食卓に並んだものを見て、私は声を上げる。
あ、先食べちゃってていいよー!
声の主はキッチンから洗面所へと駆ける。ぱたぱたとスリッパの音をさせ、忙しなく動き回る。まったく、朝から騒がしい。
私はリモコンを手に取りテレビの音量を上げた。
右から左へ流れるどうでもいいニュース。フォトジェニックな笑みを携える女子アナウンサー。無難なことしか言わない癖に世間を斬ったつもりでいるコメンテーター。
ニュースがバラエティー化し、バラエティーがニュース化している。テレビはオワコン。ジャーナリズムなど眉唾だ。
「あっ!…ちょっと亜季ちゃーん!柔軟剤どこに置いたのー!?」
呼ぶ声と、がさがさと物を漁る音が聞こえる。――あぁ、そういえば昨日買ってきて部屋に置いたままだっけ。
「……私の部屋の机の上」
「んー!?…部屋ぁー!?」
だだだっ、と階段を駆け上がる音。転びやしないかと心配になるほどだ。ばたん、だだだっ。初めて訪れる親戚の家に興奮して走り回る子供のような彼女の足音。
「……もう少し静かにできないの?」
「えーっ!?なーにぃー!?」
声は洗面所から。ピッピッと電子音。しばらくして洗濯機の回る音が聞こえ始める。
「よーっし、一段落!ごはんごはーん!」
不規則なステップ。こんな狭い家の中でスキップをしようという試みは、――私にはない。
「ありー?亜季ちゃん、まだ食べてなかったの?」
――双子だが、私達は似ていない。
顔立ちや背格好はほぼ同じであるが、そこにある表情や立ち振舞いは似て非なるものがある。
いつもにこにこしてテンションの高い彼女。対して、ポーカーフェイス(よく他人にそう指摘される)で無愛想な私。
小さい頃は間違えられることが頻繁にあったが、物心ついてからはそれもなくなった。素材は同じでも、工程過程で在り方は変わっていくのだろう。

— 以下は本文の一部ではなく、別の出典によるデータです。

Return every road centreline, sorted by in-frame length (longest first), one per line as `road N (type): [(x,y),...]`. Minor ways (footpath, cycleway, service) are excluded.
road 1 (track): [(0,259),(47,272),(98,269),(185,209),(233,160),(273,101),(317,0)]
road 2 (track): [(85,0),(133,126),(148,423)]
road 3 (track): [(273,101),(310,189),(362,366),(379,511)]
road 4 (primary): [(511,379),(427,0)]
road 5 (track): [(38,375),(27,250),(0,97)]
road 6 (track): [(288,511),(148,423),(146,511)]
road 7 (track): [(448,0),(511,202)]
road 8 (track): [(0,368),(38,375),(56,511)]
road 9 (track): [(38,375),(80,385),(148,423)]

「私のこと待っててくれたのかなー!そんじゃ!一緒に、いただき――」
「待って」
「ん?なぁに?」
にこやかな笑顔で箸をつけようとする彼女を制す。食卓に並んだ朝食に目を移す。共に食事開始の合掌をするために待っていたわけではない。
「これは、何?」
思ったことをそのまま口にする。茶碗を持ち上げ、彼女の眼前に差し出した。
「ん?炊き込みご飯だよー、昨日の晩ごはんだって食べてたじゃん。亜季ちゃんも美味しいって――」
「そうじゃなくて…」
「――なんで炊き込みご飯に納豆が乗ってるのよ!?」
そう。この味音痴に文句を言うためだ。だって、納豆? 炊き込みご飯に? 味がついてるのに?おかしいじゃない!
「わっ、亜季ちゃんがキレてるなう。一大事だー!」
「えぇ!一大事よ!確かに昨日美味しかったって言ったわよ!おかわりもしたわよ!そう!せっかく美味しかったのに!」
「なんで納豆なんか乗せたのよ!」
「ありっ?亜季ちゃん納豆嫌いだったっけ?」
「そうじゃなくて!なんでわざわざ炊き込みご飯に乗せたのかって話よ!」
「それと…オンザ納豆は百満歩譲って許すとしても…」
「おかずとしてジャムが出てるのはなんで!?米に?米にジャムを塗れというの!?甘くて苦いマーマレードを!?」
「だっけっど、気にっ、なるっ♪」
「誰もマーマレード・ボーイの話なんてしてない!」
「うわぁー、亜季ちゃん、ボケ殺しぃー」
「ボケるなっ!」
「いやいや、だってさ、朝だから、甘いものあった方がいいかなー、って。ほら、牛乳」
「それもおかしい!ジャムがあって、牛乳があって、パンは!? で、その代わりが炊き込みご飯!?しかも納豆の乗った!」
「もぐもぐ♪べりー美味しい♪」
「無視して食うなっ!」
「あっ、占いカウントダウンの時間だ!テレビテレビ~♪」
「……!」
「……」
「……疲れた」
彼女はマイペースだ。いつもにこにこしてテンションの高い、双子なのにまるで考えの読めない彼女。
私にとっての唯一の家族で、同居人で、姉妹。
――ねぇ、亜季ちゃん。私達、ずっと一緒だよね?
幼少の頃の記憶。震える声も、体も、すべて覚えている。すがるような、祈るような瞳。守らなきゃいけない、私の大事な、家族だ。